What you need to do -> Reproduce the passage of the Highlander Velebit article between "I joined the" and "medal upon completion.", inclusive.

Text excerpt ->
***

The Highlander Velebit is an ideal introduction to multi-day trekking and offers a true taste of European wilderness
My first post-lockdown trip was to Croatia to take part in a Highlander Adventure, one of a collection of organised treks through some of Europe’s classic hiking regions, all home to magnificent expanses of wilderness.
The routes – in Austria, Croatia, Bosnia and Herzegovina, Greece and Serbia – explore some of Europe’s less-visited but no less captivating areas of natural beauty. Next year the franchise is expanding with treks added in a number of destinations including Germany, Portugal and Montenegro.
I joined the Highlander Velebit, a 104km 5-day trek across the Northern Velebit and Paklenica national parks. The route journeys southeastwards through the Velebit Range, which divides continental Croatia from the Adriatic coast and is the country’s largest mountain range.
The Highlander Adventure treks are a perfect introduction into multi-day trekking as they’re a subtle blend of guided trek and self-sufficient expedition. The logistics are largely taken care of with internal travel to and from trailheads, route, food, maps, checkpoints and campsites all pre-arranged.
Trekkers are only responsible for getting themselves to the start point (and walking the trail of course). The treks are non-competitive, but there are daily checkpoints to pass through to gain a certificate and medal upon completion.
The treks are a wonderful way to meet like-minded people and socialise while on the trail. Trekkers all begin at the same point but are soon spread out, as participants walk at different paces and occasionally different routes.
I joined as a solo hiker and while it was easy to find solitude on the trail, other hikers were never far away and always happy to pause for a chat. The evenings were sociable affairs with participants sharing stories around a campfire and beneath the stars.
Highlander Velebit 2020
One of Highlander Adventure’s maxims is ‘hike your own hike’, which encourages participants to explore this remote corner of Europe in their own way in their own time. If you’ve never been on a multi-day trek, then a Highlander Adventure makes for an ideal first expedition. Here’s how my hike unfolded through 104km of Croatian wilderness.

***

Data excerpt ->
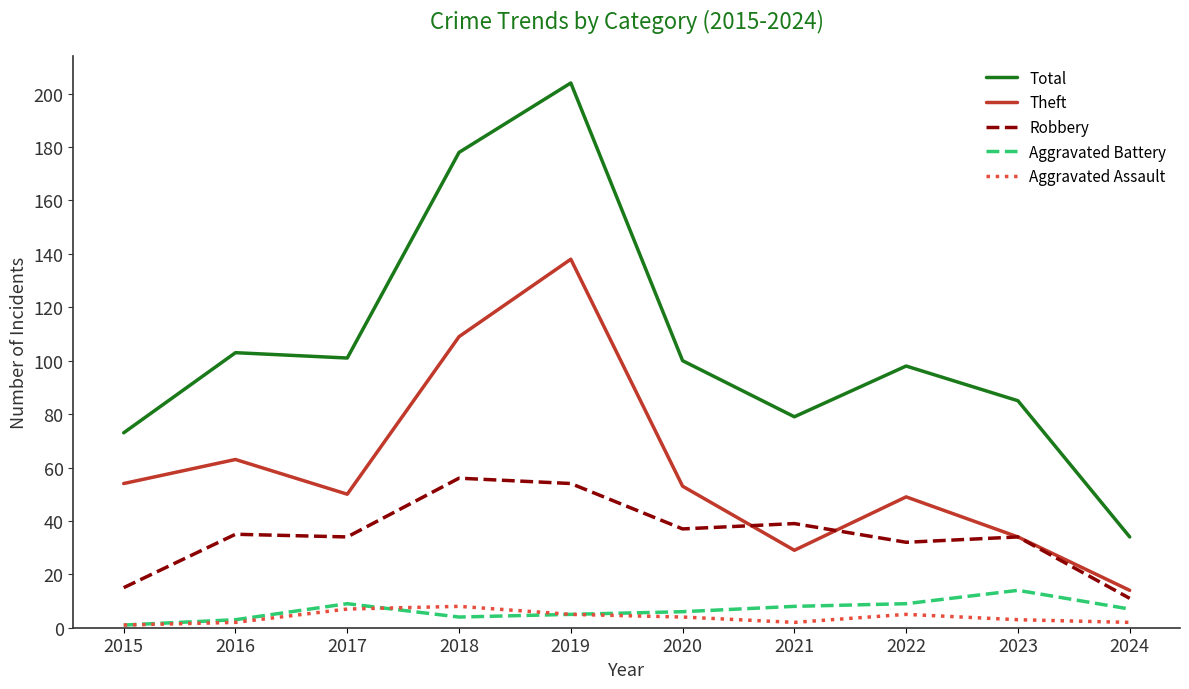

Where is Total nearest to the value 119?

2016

***

Solution for this problem ->
I joined the Highlander Velebit, a 104km 5-day trek across the Northern Velebit and Paklenica national parks. The route journeys southeastwards through the Velebit Range, which divides continental Croatia from the Adriatic coast and is the country’s largest mountain range.
The Highlander Adventure treks are a perfect introduction into multi-day trekking as they’re a subtle blend of guided trek and self-sufficient expedition. The logistics are largely taken care of with internal travel to and from trailheads, route, food, maps, checkpoints and campsites all pre-arranged.
Trekkers are only responsible for getting themselves to the start point (and walking the trail of course). The treks are non-competitive, but there are daily checkpoints to pass through to gain a certificate and medal upon completion.